» **What needs to be done**
Quote the listing below in its entirety, omitting every image.

» **Working data**
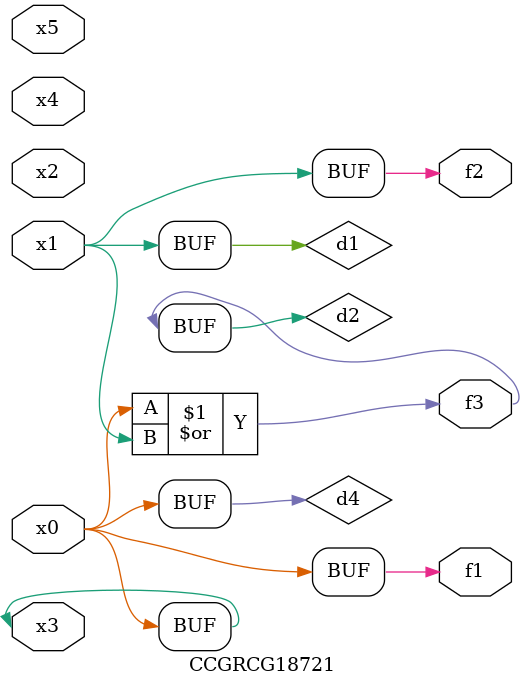
<source format=v>
module CCGRCG18721(
	input x0, x1, x2, x3, x4, x5,
	output f1, f2, f3
);

	wire d1, d2, d3, d4;

	and (d1, x1);
	or (d2, x0, x1);
	nand (d3, x0, x5);
	buf (d4, x0, x3);
	assign f1 = d4;
	assign f2 = d1;
	assign f3 = d2;
endmodule

</source>
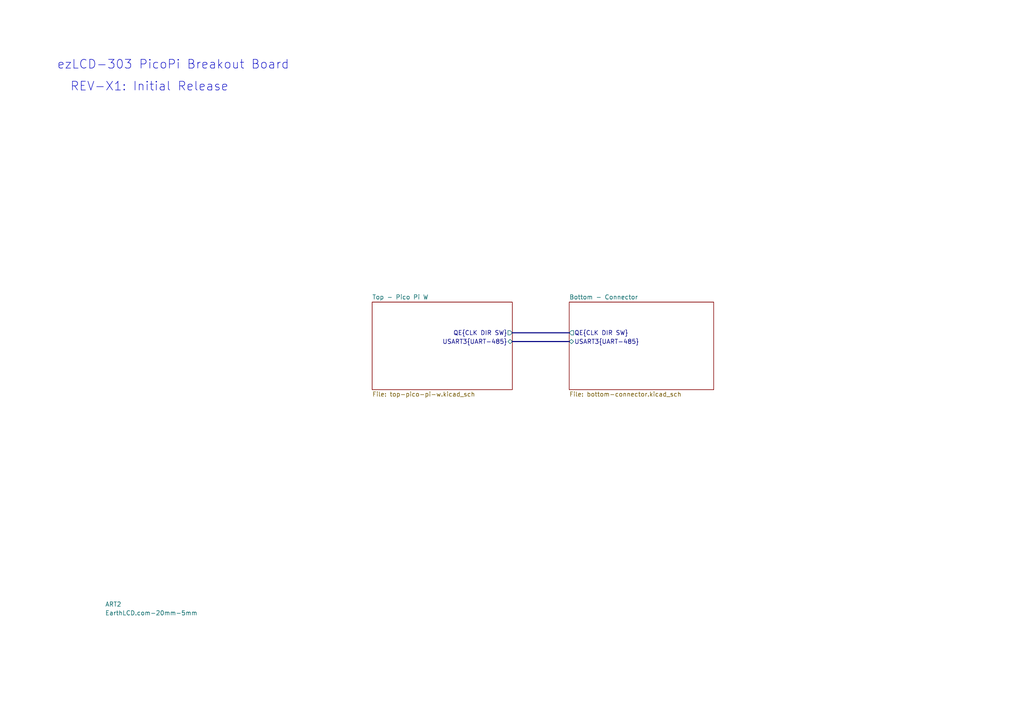
<source format=kicad_sch>
(kicad_sch (version 20230121) (generator eeschema)

  (uuid 00955ca7-e382-491b-9e67-f8c537447774)

  (paper "A4")

  


  (bus (pts (xy 148.59 99.06) (xy 165.1 99.06))
    (stroke (width 0) (type default))
    (uuid 1c95229a-7b93-4410-93ea-6bc79094f0d8)
  )
  (bus (pts (xy 148.59 96.52) (xy 165.1 96.52))
    (stroke (width 0) (type default))
    (uuid 8e8ed84e-28d0-4ff3-a501-26afad382ab8)
  )

  (text "ezLCD-303 PicoPi Breakout Board" (at 16.51 20.32 0)
    (effects (font (size 2.54 2.54)) (justify left bottom))
    (uuid 00533c9b-63ab-460b-a49d-d82acc907956)
  )
  (text "REV-X1: Initial Release" (at 20.32 26.67 0)
    (effects (font (size 2.54 2.54)) (justify left bottom))
    (uuid 65733f0b-282f-456e-a546-f11d89e4020a)
  )

  (symbol (lib_id "1_EarthLCD:EarthLCD.com-20mm-5mm") (at 29.21 176.53 0) (unit 1)
    (in_bom yes) (on_board yes) (dnp no) (fields_autoplaced)
    (uuid 53f5a5e5-d3d3-4e36-8654-fe0d7250e879)
    (property "Reference" "ART2" (at 30.48 175.26 0)
      (effects (font (size 1.27 1.27)) (justify left))
    )
    (property "Value" "EarthLCD.com-20mm-5mm" (at 30.48 177.8 0)
      (effects (font (size 1.27 1.27)) (justify left))
    )
    (property "Footprint" "1_EarthLCD:EarthLCD20mmX5mm" (at 29.21 176.53 0)
      (effects (font (size 1.27 1.27)) hide)
    )
    (property "Datasheet" "" (at 29.21 176.53 0)
      (effects (font (size 1.27 1.27)) hide)
    )
    (instances
      (project "ezLCD-303-PicoPi-Breakout-Board"
        (path "/00955ca7-e382-491b-9e67-f8c537447774"
          (reference "ART2") (unit 1)
        )
      )
    )
  )

  (sheet (at 165.1 87.63) (size 41.91 25.4) (fields_autoplaced)
    (stroke (width 0.1524) (type solid))
    (fill (color 0 0 0 0.0000))
    (uuid 107ae0b7-6f32-49a5-aebd-43a6142a295e)
    (property "Sheetname" "Bottom - Connector" (at 165.1 86.9184 0)
      (effects (font (size 1.27 1.27)) (justify left bottom))
    )
    (property "Sheetfile" "bottom-connector.kicad_sch" (at 165.1 113.6146 0)
      (effects (font (size 1.27 1.27)) (justify left top))
    )
    (pin "USART3{UART-485}" bidirectional (at 165.1 99.06 180)
      (effects (font (size 1.27 1.27)) (justify left))
      (uuid 2f41c851-2d96-449d-87a9-13e0cbbc6c49)
    )
    (pin "QE{CLK DIR SW}" output (at 165.1 96.52 180)
      (effects (font (size 1.27 1.27)) (justify left))
      (uuid 51178c69-7ead-4323-af58-0c746bddbcb8)
    )
    (instances
      (project "ezLCD-303-PicoPi-Breakout-Board"
        (path "/00955ca7-e382-491b-9e67-f8c537447774" (page "3"))
      )
    )
  )

  (sheet (at 107.95 87.63) (size 40.64 25.4) (fields_autoplaced)
    (stroke (width 0.1524) (type solid))
    (fill (color 0 0 0 0.0000))
    (uuid b88a05e9-0a80-4ae1-834b-75c31c8ce3bc)
    (property "Sheetname" "Top - Pico Pi W" (at 107.95 86.9184 0)
      (effects (font (size 1.27 1.27)) (justify left bottom))
    )
    (property "Sheetfile" "top-pico-pi-w.kicad_sch" (at 107.95 113.6146 0)
      (effects (font (size 1.27 1.27)) (justify left top))
    )
    (pin "QE{CLK DIR SW}" output (at 148.59 96.52 0)
      (effects (font (size 1.27 1.27)) (justify right))
      (uuid 23d00f22-c518-47b7-afe3-47a1b6bef18a)
    )
    (pin "USART3{UART-485}" bidirectional (at 148.59 99.06 0)
      (effects (font (size 1.27 1.27)) (justify right))
      (uuid 0d851db5-4819-42c0-83fa-8e24f66b2197)
    )
    (instances
      (project "ezLCD-303-PicoPi-Breakout-Board"
        (path "/00955ca7-e382-491b-9e67-f8c537447774" (page "2"))
      )
    )
  )

  (sheet_instances
    (path "/" (page "1"))
  )
)

</source>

» **Output for this task**
<source format=v>
module CCGRCG18721(
	input x0, x1, x2, x3, x4, x5,
	output f1, f2, f3
);

	wire d1, d2, d3, d4;

	and (d1, x1);
	or (d2, x0, x1);
	nand (d3, x0, x5);
	buf (d4, x0, x3);
	assign f1 = d4;
	assign f2 = d1;
	assign f3 = d2;
endmodule

</source>
<source format=kicad_sch>
(kicad_sch (version 20230121) (generator eeschema)

  (uuid 00955ca7-e382-491b-9e67-f8c537447774)

  (paper "A4")

  


  (bus (pts (xy 148.59 99.06) (xy 165.1 99.06))
    (stroke (width 0) (type default))
    (uuid 1c95229a-7b93-4410-93ea-6bc79094f0d8)
  )
  (bus (pts (xy 148.59 96.52) (xy 165.1 96.52))
    (stroke (width 0) (type default))
    (uuid 8e8ed84e-28d0-4ff3-a501-26afad382ab8)
  )

  (text "ezLCD-303 PicoPi Breakout Board" (at 16.51 20.32 0)
    (effects (font (size 2.54 2.54)) (justify left bottom))
    (uuid 00533c9b-63ab-460b-a49d-d82acc907956)
  )
  (text "REV-X1: Initial Release" (at 20.32 26.67 0)
    (effects (font (size 2.54 2.54)) (justify left bottom))
    (uuid 65733f0b-282f-456e-a546-f11d89e4020a)
  )

  (symbol (lib_id "1_EarthLCD:EarthLCD.com-20mm-5mm") (at 29.21 176.53 0) (unit 1)
    (in_bom yes) (on_board yes) (dnp no) (fields_autoplaced)
    (uuid 53f5a5e5-d3d3-4e36-8654-fe0d7250e879)
    (property "Reference" "ART2" (at 30.48 175.26 0)
      (effects (font (size 1.27 1.27)) (justify left))
    )
    (property "Value" "EarthLCD.com-20mm-5mm" (at 30.48 177.8 0)
      (effects (font (size 1.27 1.27)) (justify left))
    )
    (property "Footprint" "1_EarthLCD:EarthLCD20mmX5mm" (at 29.21 176.53 0)
      (effects (font (size 1.27 1.27)) hide)
    )
    (property "Datasheet" "" (at 29.21 176.53 0)
      (effects (font (size 1.27 1.27)) hide)
    )
    (instances
      (project "ezLCD-303-PicoPi-Breakout-Board"
        (path "/00955ca7-e382-491b-9e67-f8c537447774"
          (reference "ART2") (unit 1)
        )
      )
    )
  )

  (sheet (at 165.1 87.63) (size 41.91 25.4) (fields_autoplaced)
    (stroke (width 0.1524) (type solid))
    (fill (color 0 0 0 0.0000))
    (uuid 107ae0b7-6f32-49a5-aebd-43a6142a295e)
    (property "Sheetname" "Bottom - Connector" (at 165.1 86.9184 0)
      (effects (font (size 1.27 1.27)) (justify left bottom))
    )
    (property "Sheetfile" "bottom-connector.kicad_sch" (at 165.1 113.6146 0)
      (effects (font (size 1.27 1.27)) (justify left top))
    )
    (pin "USART3{UART-485}" bidirectional (at 165.1 99.06 180)
      (effects (font (size 1.27 1.27)) (justify left))
      (uuid 2f41c851-2d96-449d-87a9-13e0cbbc6c49)
    )
    (pin "QE{CLK DIR SW}" output (at 165.1 96.52 180)
      (effects (font (size 1.27 1.27)) (justify left))
      (uuid 51178c69-7ead-4323-af58-0c746bddbcb8)
    )
    (instances
      (project "ezLCD-303-PicoPi-Breakout-Board"
        (path "/00955ca7-e382-491b-9e67-f8c537447774" (page "3"))
      )
    )
  )

  (sheet (at 107.95 87.63) (size 40.64 25.4) (fields_autoplaced)
    (stroke (width 0.1524) (type solid))
    (fill (color 0 0 0 0.0000))
    (uuid b88a05e9-0a80-4ae1-834b-75c31c8ce3bc)
    (property "Sheetname" "Top - Pico Pi W" (at 107.95 86.9184 0)
      (effects (font (size 1.27 1.27)) (justify left bottom))
    )
    (property "Sheetfile" "top-pico-pi-w.kicad_sch" (at 107.95 113.6146 0)
      (effects (font (size 1.27 1.27)) (justify left top))
    )
    (pin "QE{CLK DIR SW}" output (at 148.59 96.52 0)
      (effects (font (size 1.27 1.27)) (justify right))
      (uuid 23d00f22-c518-47b7-afe3-47a1b6bef18a)
    )
    (pin "USART3{UART-485}" bidirectional (at 148.59 99.06 0)
      (effects (font (size 1.27 1.27)) (justify right))
      (uuid 0d851db5-4819-42c0-83fa-8e24f66b2197)
    )
    (instances
      (project "ezLCD-303-PicoPi-Breakout-Board"
        (path "/00955ca7-e382-491b-9e67-f8c537447774" (page "2"))
      )
    )
  )

  (sheet_instances
    (path "/" (page "1"))
  )
)

</source>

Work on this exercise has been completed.